I think Amb. Ford has hit the nail on the head. The only thing I’d add to his analysis is to underline just how much of a surprise Beijing’s ability to nail down the last stages of the Iran-Saudi rapprochement was for the Americans. In the essay I published March 11, one day after the “The China-Iran-Saudi handshake seen around the world”, I noted that, “One news report had a seemingly befuddled Pres. Joe Biden, on being asked about this diplomatic breakthrough, responding with boilerplate that didn’t even mention the three countries involved, but only ‘Israel and the Arab neighbours’.”
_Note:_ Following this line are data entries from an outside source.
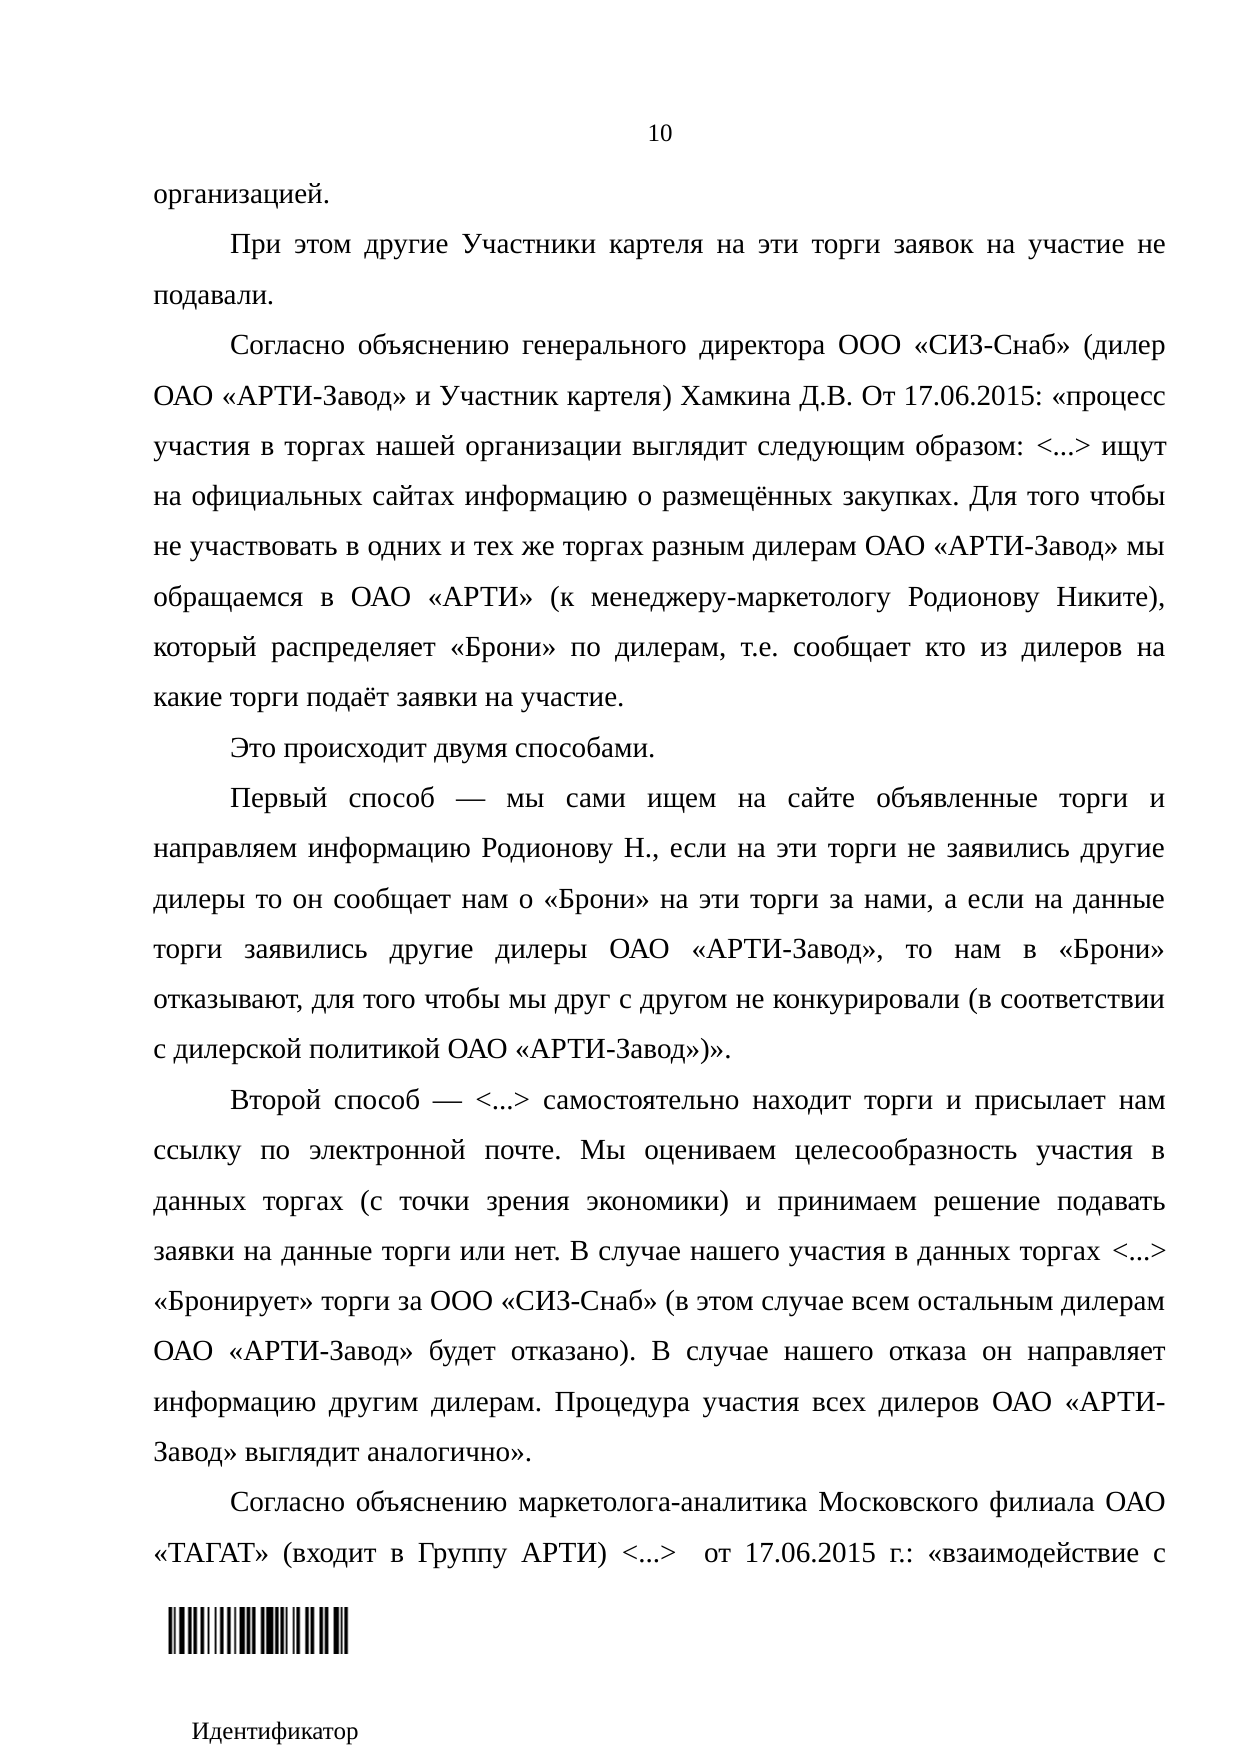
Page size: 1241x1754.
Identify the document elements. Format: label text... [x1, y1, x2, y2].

text Согласно объяснению генерального директора ООО «СИЗ-Снаб» (дилер ОАО «АРТИ-Завод» и Участник картеля) Хамкина Д.В. От 17.06.2015: «процесс участия в торгах нашей организации выглядит следующим образом: <...> ищут на официальных сайтах информацию о размещённых закупках. Для того чтобы не участвовать в одних и тех же торгах разным дилерам ОАО «АРТИ-Завод» мы обращаемся в ОАО «АРТИ» (к менеджеру-маркетологу Родионову Никите), который распределяет «Брони» по дилерам, т.е. сообщает кто из дилеров на какие торги подаёт заявки на участие. [153, 327, 1167, 713]
text Второй способ — <...> самостоятельно находит торги и присылает нам ссылку по электронной почте. Мы оцениваем целесообразность участия в данных торгах (с точки зрения экономики) и принимаем решение подавать заявки на данные торги или нет. В случае нашего участия в данных торгах <...> «Бронирует» торги за ООО «СИЗ-Снаб» (в этом случае всем остальным дилерам ОАО «АРТИ-Завод» будет отказано). В случае нашего отказа он направляет информацию другим дилерам. Процедура участия всех дилеров ОАО «АРТИ-Завод» выглядит аналогично». [153, 1082, 1167, 1468]
text Согласно объяснению маркетолога-аналитика Московского филиала ОАО «ТАГАТ» (входит в Группу АРТИ) <...> от 17.06.2015 г.: «взаимодействие с [153, 1484, 1167, 1568]
picture [153, 1607, 366, 1654]
text При этом другие Участники картеля на эти торги заявок на участие не подавали. [153, 227, 1167, 311]
text Первый способ — мы сами ищем на сайте объявленные торги и направляем информацию Родионову Н., если на эти торги не заявились другие дилеры то он сообщает нам о «Брони» на эти торги за нами, а если на данные торги заявились другие дилеры ОАО «АРТИ-Завод», то нам в «Брони» отказывают, для того чтобы мы друг с другом не конкурировали (в соответствии с дилерской политикой ОАО «АРТИ-Завод»)». [153, 780, 1167, 1065]
text организацией. [153, 176, 1167, 210]
text Это происходит двумя способами. [153, 730, 1167, 763]
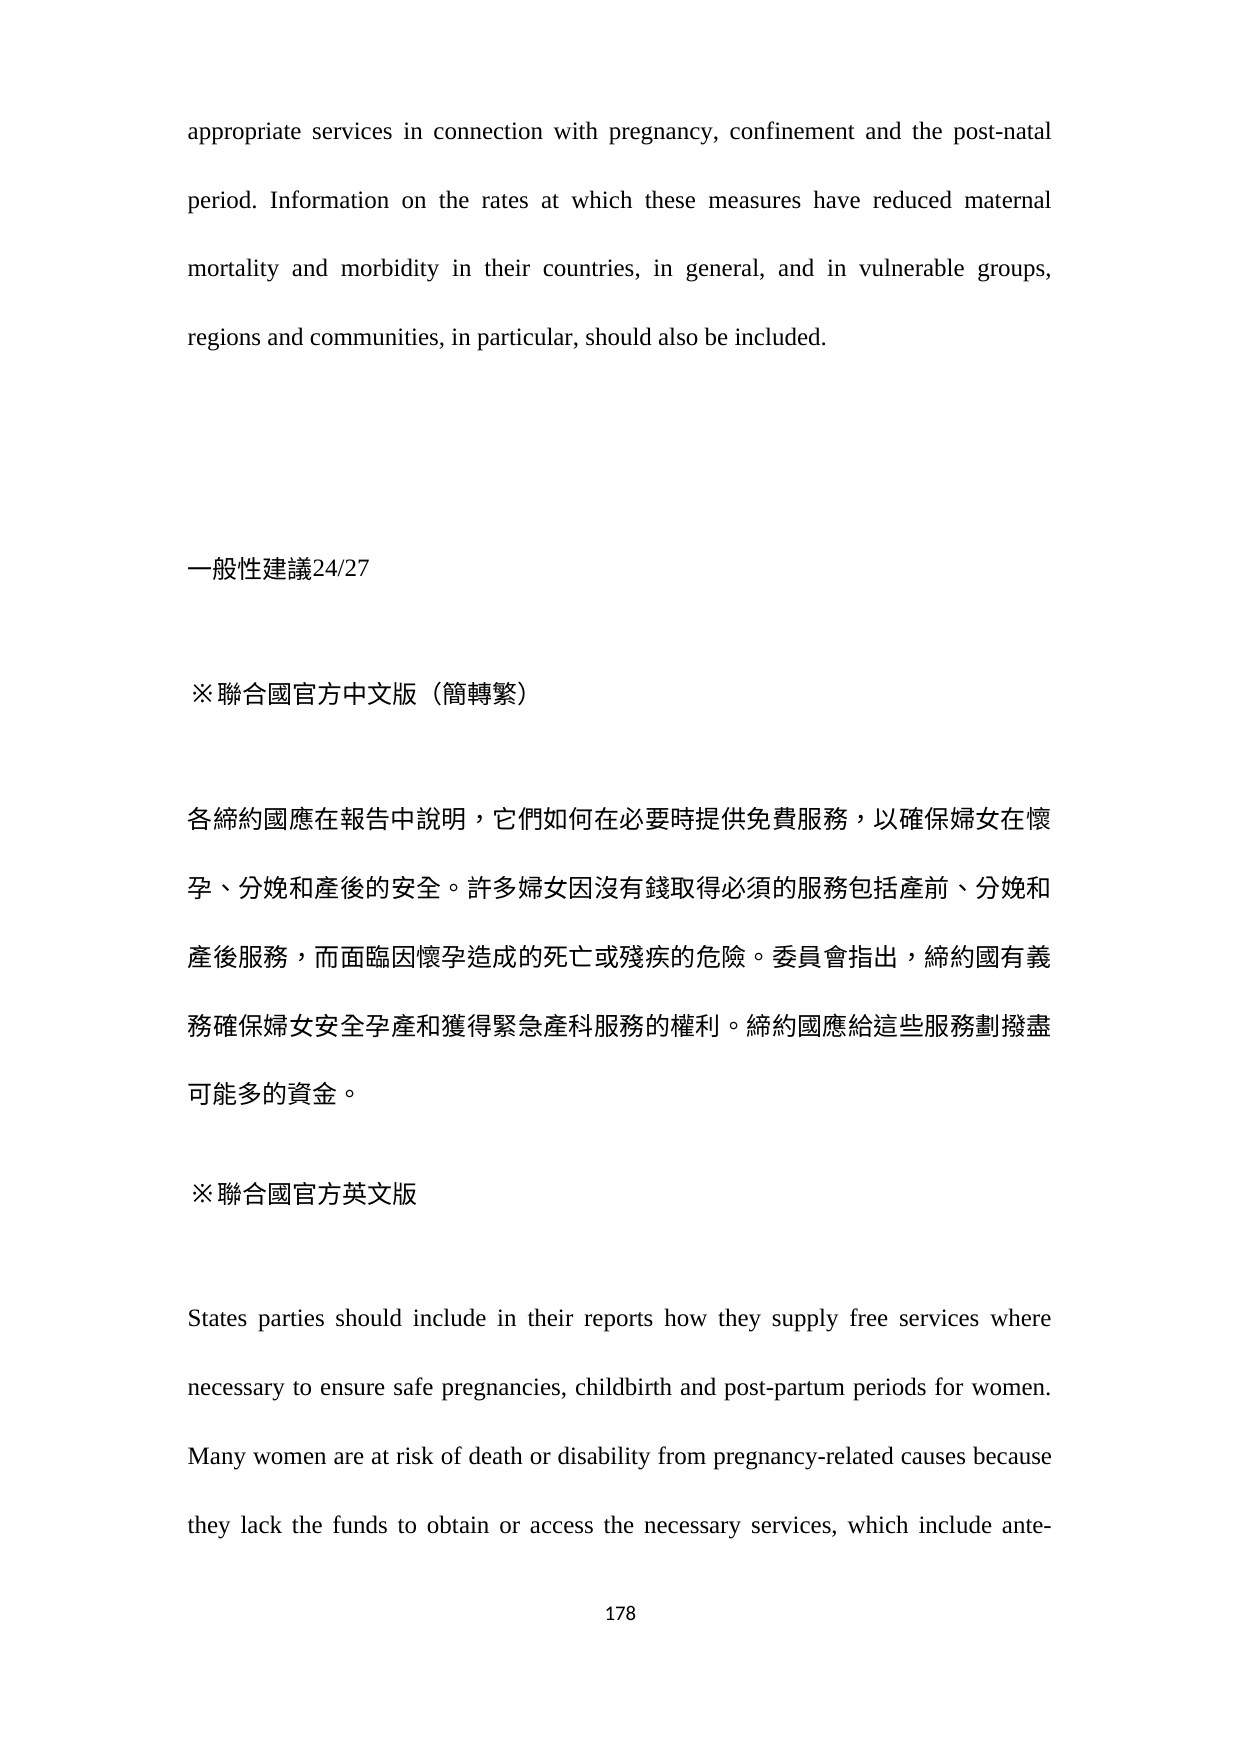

I’ve been thinking a bit more about the impact of that surprise, since then. For many decades now, the Kingdom of Saudi Arabia has occupied a central position in all U.S. policymaking both for its security planning in West Asia and for its financial planning at the global level. So of course the United States’ security agencies and their partners in Israel’s security agencies have had (or thought they had) all the communications nodes of the Kingdom’s key decisionmakers deeply surveilled for many decades now. But then, this? The fact that China was able to create and use, over a period of quite some time, a secure communications network involving both Saudi Arabia and Iran, without Washington or Tel Aviv ever getting wind of it?

That indeed, must have come as a huge shock to the nat-sec Blobs in both the United States and Israel.